Ibadah merupakan bentuk penghambaan diri terhadap Tuhan. Dengan beribadah, maka seseorang dipastikan mengakui adanya Sang Pencipta yang ia sembah. Diibaratkan, ibadah merupakan pilar dari setiap agama yang ada di muka bumi. Sehingga, setiap kebaikan yang diajarkan agama tentu terkandung dalam hakikat setiap ibadah yang ada.

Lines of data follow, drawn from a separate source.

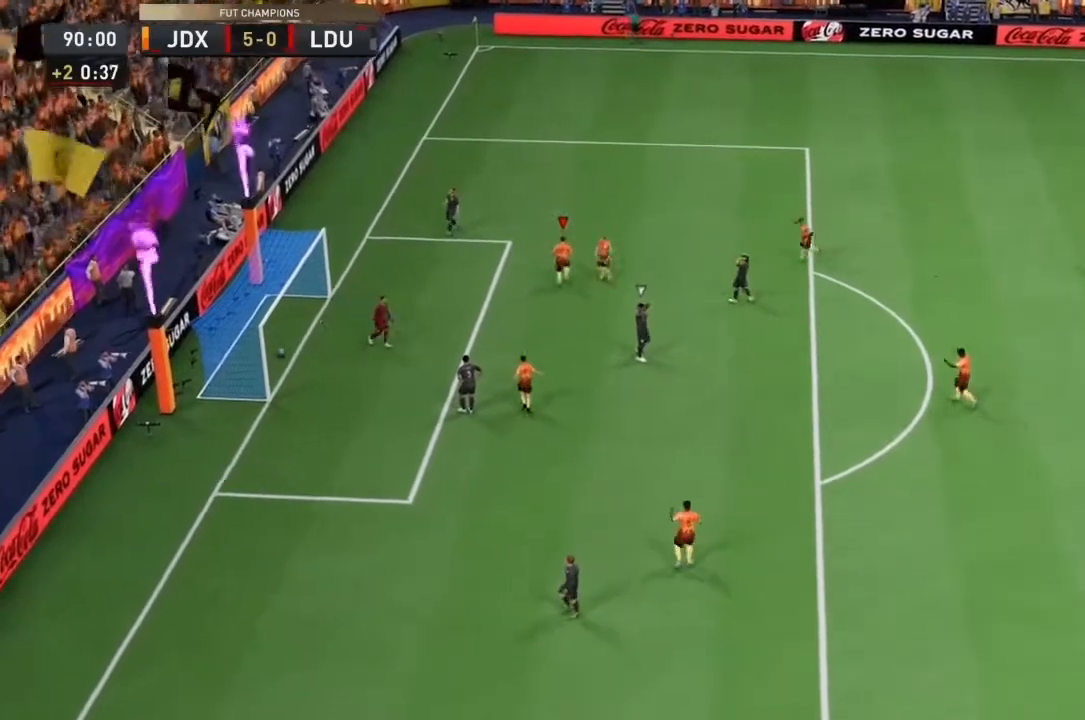
{"buttons": [], "left_stick": "center", "right_stick": "center", "events": []}
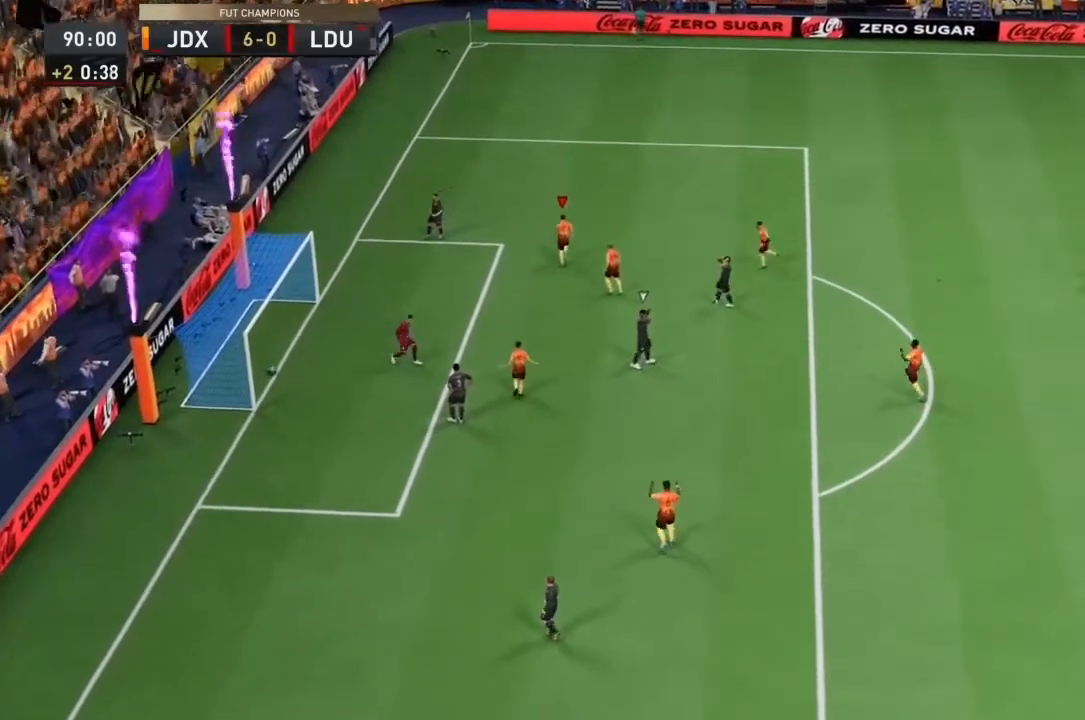
{"buttons": [], "left_stick": "center", "right_stick": "center", "events": []}
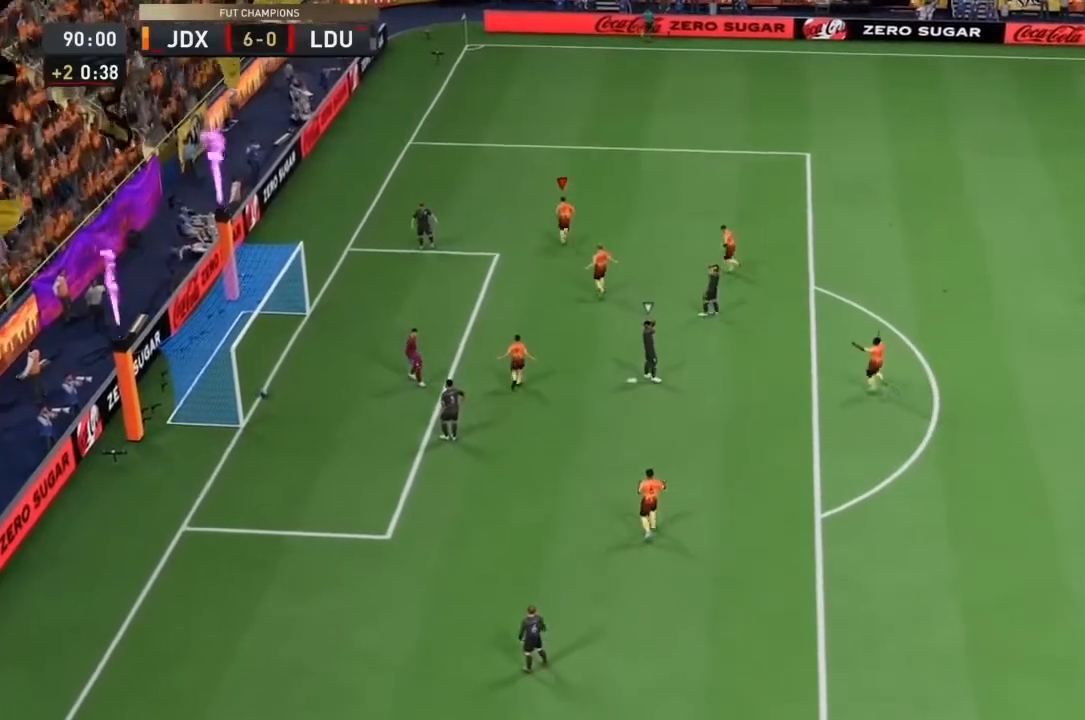
{"buttons": [], "left_stick": "center", "right_stick": "center", "events": []}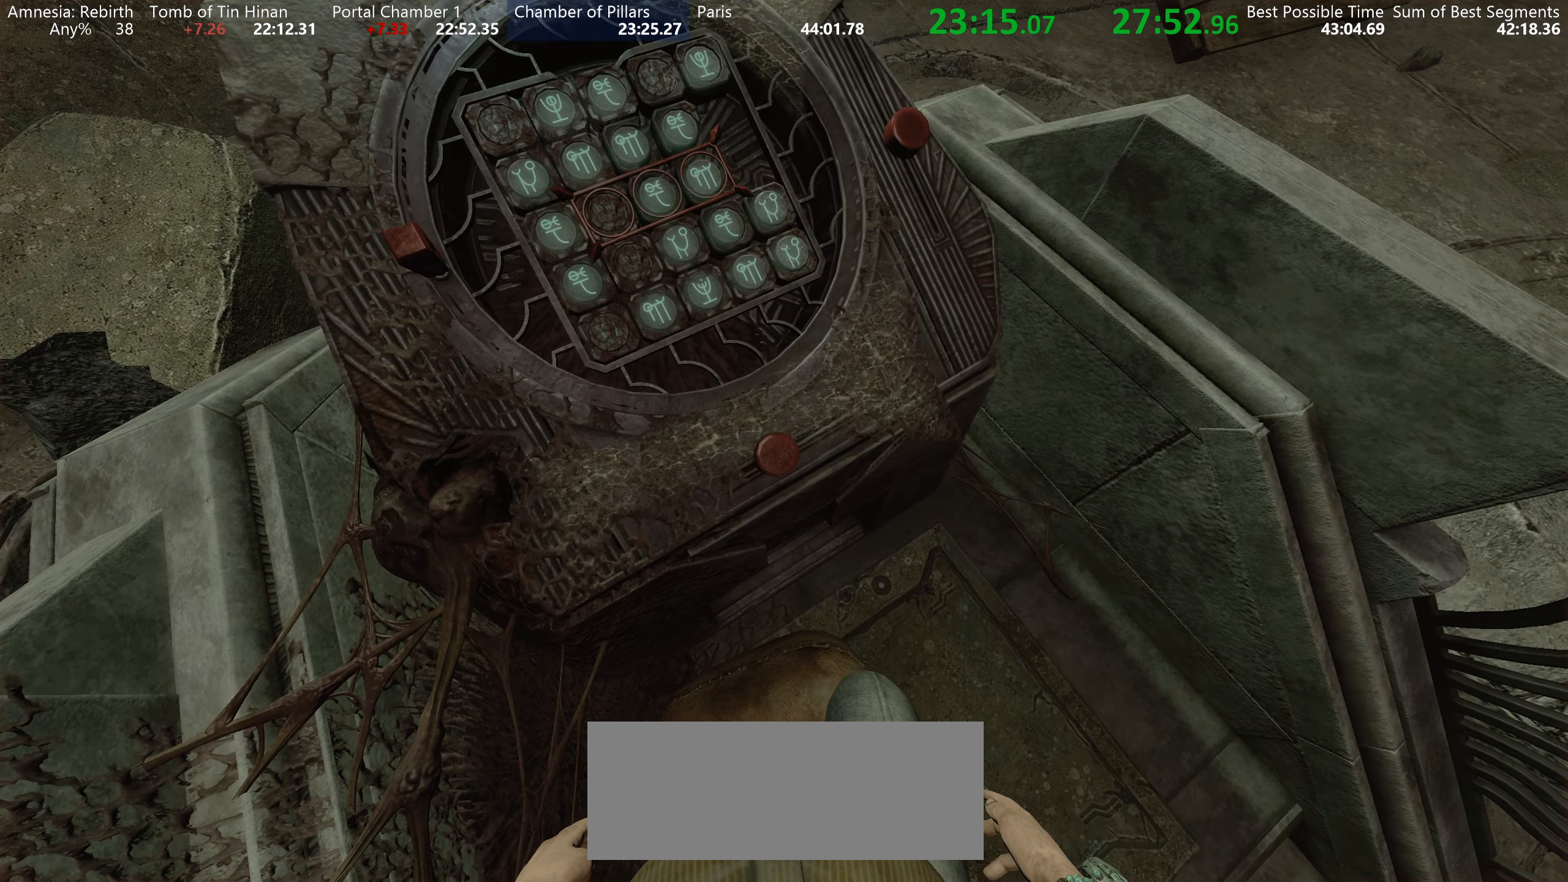
Gameplay with keyboard and mouse; each line is a JSON object with the keys and mouse buttons held at the frame after it. "events" lists presses ("down") and releases ("up") of "a", "d", "e", "f", "q", "r", "s", "shift", "space", "tab", "w", "mouse_left", "mouse_right", "mouse_wheel_up" and "mouse_wheel_down" between this image and that frame as [ms after this image, input, new state], when the widget could be followed in between. "mouse_left", "mouse_right", "mouse_wheel_up", "mouse_wheel_down" = the "left", "right", "wheel_up", "wheel_down" buttons of the "mouse" list. No other keys are recorded. Mouse movement is not recorded.
{"keys": [], "mouse": [], "events": [[250, "mouse_left", "up"]]}
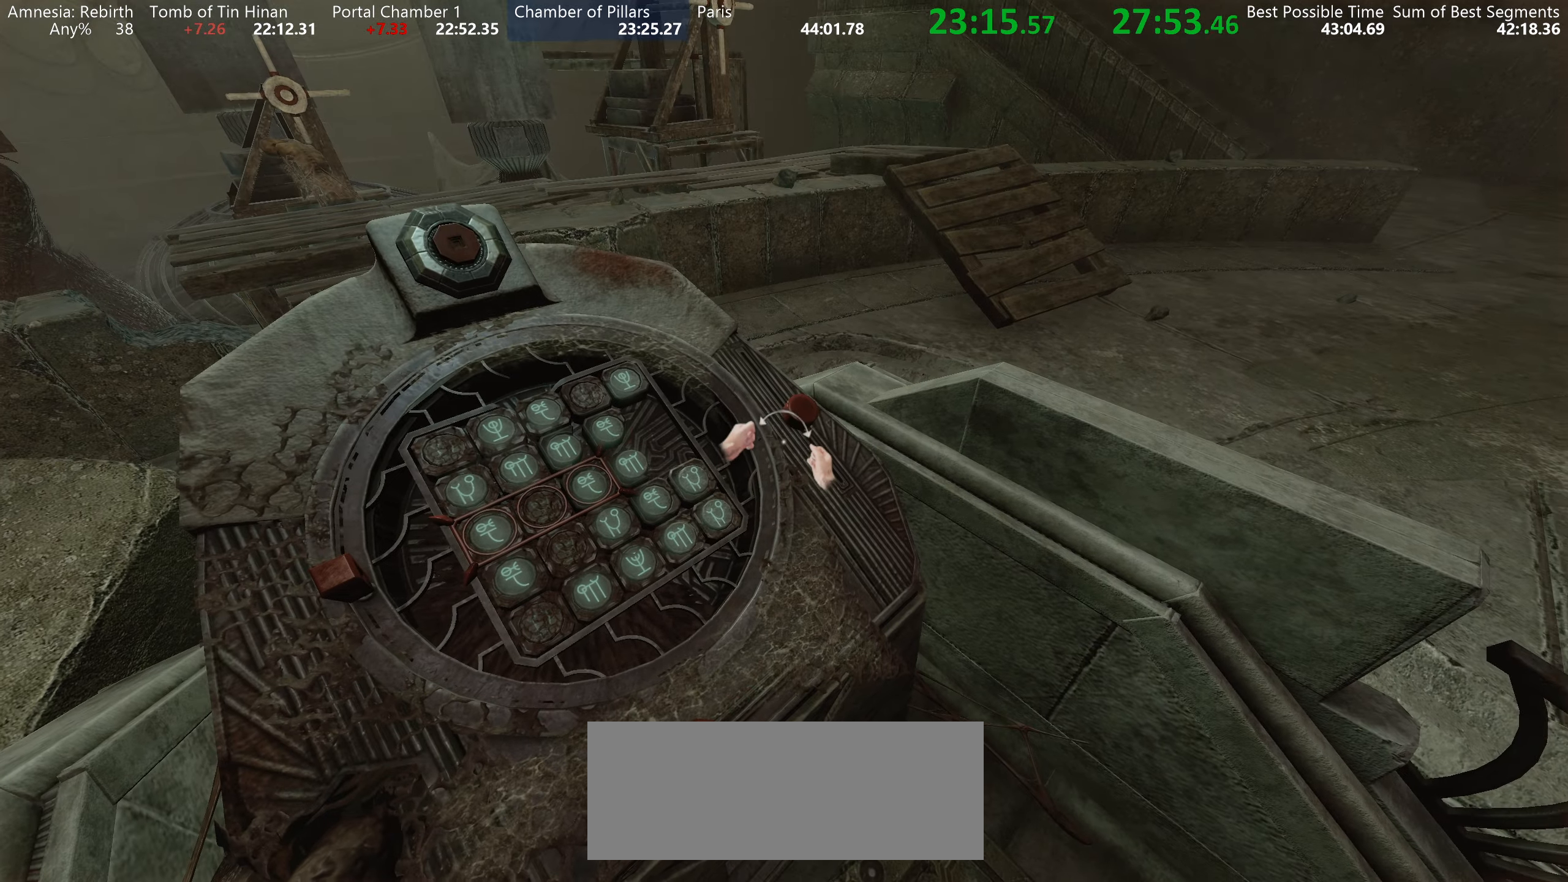
{"keys": [], "mouse": ["left"], "events": [[400, "mouse_left", "down"]]}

Sebagaimana sabda Nabi Muhammad Saw, haji merupakan salah satu pondasi dalam agama Islam di samping syahadat, sholat, zakat dan puasa. Apabila Sabda Rasulullah ditinjau secara mendalam, dapat ditemui bahwasannya haji diletakkan dalam urutan terakhir dalam riwayat hadits tersebut. Mengapa? Hal ini tentu tidak lepas dari keistimewaan haji yang mengandung semua hakikat ibadah sebelumnya.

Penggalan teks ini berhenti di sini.